Required work> In the records below, find the line containing "[91,87,207,113] // ticket문제" and the line containing "[48,953,85,962] deinfed ->"; please repeat exactly the lines from one to the other, both included, and nothing more.

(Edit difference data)
============================================================
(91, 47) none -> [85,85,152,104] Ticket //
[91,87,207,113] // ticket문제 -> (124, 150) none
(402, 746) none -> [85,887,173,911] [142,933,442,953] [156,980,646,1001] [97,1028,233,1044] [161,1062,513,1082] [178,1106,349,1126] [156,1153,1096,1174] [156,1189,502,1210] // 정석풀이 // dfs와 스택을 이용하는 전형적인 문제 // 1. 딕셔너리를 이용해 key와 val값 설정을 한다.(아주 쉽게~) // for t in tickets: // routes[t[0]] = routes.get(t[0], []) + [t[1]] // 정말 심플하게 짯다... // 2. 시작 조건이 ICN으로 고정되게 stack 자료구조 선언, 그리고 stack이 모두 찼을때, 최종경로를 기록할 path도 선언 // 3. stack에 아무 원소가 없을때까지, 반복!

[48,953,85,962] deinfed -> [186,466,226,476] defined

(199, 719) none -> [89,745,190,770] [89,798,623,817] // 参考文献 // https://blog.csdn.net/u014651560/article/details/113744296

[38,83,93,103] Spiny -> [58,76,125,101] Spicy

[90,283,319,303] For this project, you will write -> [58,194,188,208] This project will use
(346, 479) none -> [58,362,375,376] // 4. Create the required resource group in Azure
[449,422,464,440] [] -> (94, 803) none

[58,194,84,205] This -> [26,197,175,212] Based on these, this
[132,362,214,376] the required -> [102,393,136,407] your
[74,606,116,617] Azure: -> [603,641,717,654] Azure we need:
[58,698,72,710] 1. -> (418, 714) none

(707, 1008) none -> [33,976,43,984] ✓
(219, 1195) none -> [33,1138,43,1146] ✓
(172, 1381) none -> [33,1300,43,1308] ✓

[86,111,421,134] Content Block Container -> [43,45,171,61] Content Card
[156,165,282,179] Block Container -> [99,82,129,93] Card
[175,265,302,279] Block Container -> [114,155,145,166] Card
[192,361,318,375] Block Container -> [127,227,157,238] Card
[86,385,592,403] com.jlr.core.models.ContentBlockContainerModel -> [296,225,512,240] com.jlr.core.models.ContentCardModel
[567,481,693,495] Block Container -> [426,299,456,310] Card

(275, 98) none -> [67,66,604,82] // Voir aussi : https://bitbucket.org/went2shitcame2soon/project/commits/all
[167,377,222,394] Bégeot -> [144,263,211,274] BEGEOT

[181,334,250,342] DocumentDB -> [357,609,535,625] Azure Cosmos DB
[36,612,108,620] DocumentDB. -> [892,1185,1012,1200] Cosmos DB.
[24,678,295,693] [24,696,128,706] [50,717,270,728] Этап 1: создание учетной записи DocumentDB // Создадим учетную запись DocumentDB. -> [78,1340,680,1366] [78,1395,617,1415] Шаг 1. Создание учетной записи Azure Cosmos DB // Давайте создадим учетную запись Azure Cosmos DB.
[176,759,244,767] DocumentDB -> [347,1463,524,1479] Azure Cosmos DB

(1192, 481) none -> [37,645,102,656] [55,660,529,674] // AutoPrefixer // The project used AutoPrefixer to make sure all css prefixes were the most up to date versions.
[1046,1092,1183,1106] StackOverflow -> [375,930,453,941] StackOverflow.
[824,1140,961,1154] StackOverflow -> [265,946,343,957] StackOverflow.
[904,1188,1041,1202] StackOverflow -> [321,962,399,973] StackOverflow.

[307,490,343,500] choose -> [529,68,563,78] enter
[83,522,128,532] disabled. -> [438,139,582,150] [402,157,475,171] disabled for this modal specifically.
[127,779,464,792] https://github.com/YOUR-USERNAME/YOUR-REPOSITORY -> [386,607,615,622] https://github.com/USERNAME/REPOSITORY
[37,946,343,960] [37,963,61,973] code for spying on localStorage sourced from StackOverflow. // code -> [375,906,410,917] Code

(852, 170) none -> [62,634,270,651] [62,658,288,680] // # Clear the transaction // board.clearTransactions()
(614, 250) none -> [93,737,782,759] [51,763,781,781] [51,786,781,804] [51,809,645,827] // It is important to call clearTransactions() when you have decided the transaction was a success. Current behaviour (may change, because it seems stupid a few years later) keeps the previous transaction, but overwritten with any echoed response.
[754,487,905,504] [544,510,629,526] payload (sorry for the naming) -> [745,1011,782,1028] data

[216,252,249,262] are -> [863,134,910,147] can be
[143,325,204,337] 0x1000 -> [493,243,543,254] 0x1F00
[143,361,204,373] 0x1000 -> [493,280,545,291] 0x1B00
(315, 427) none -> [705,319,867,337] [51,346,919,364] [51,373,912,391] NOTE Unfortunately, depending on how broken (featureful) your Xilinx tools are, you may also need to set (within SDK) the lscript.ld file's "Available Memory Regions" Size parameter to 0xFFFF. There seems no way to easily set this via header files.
============================================================
Answer>
[91,87,207,113] // ticket문제 -> (124, 150) none
(402, 746) none -> [85,887,173,911] [142,933,442,953] [156,980,646,1001] [97,1028,233,1044] [161,1062,513,1082] [178,1106,349,1126] [156,1153,1096,1174] [156,1189,502,1210] // 정석풀이 // dfs와 스택을 이용하는 전형적인 문제 // 1. 딕셔너리를 이용해 key와 val값 설정을 한다.(아주 쉽게~) // for t in tickets: // routes[t[0]] = routes.get(t[0], []) + [t[1]] // 정말 심플하게 짯다... // 2. 시작 조건이 ICN으로 고정되게 stack 자료구조 선언, 그리고 stack이 모두 찼을때, 최종경로를 기록할 path도 선언 // 3. stack에 아무 원소가 없을때까지, 반복!

[48,953,85,962] deinfed -> [186,466,226,476] defined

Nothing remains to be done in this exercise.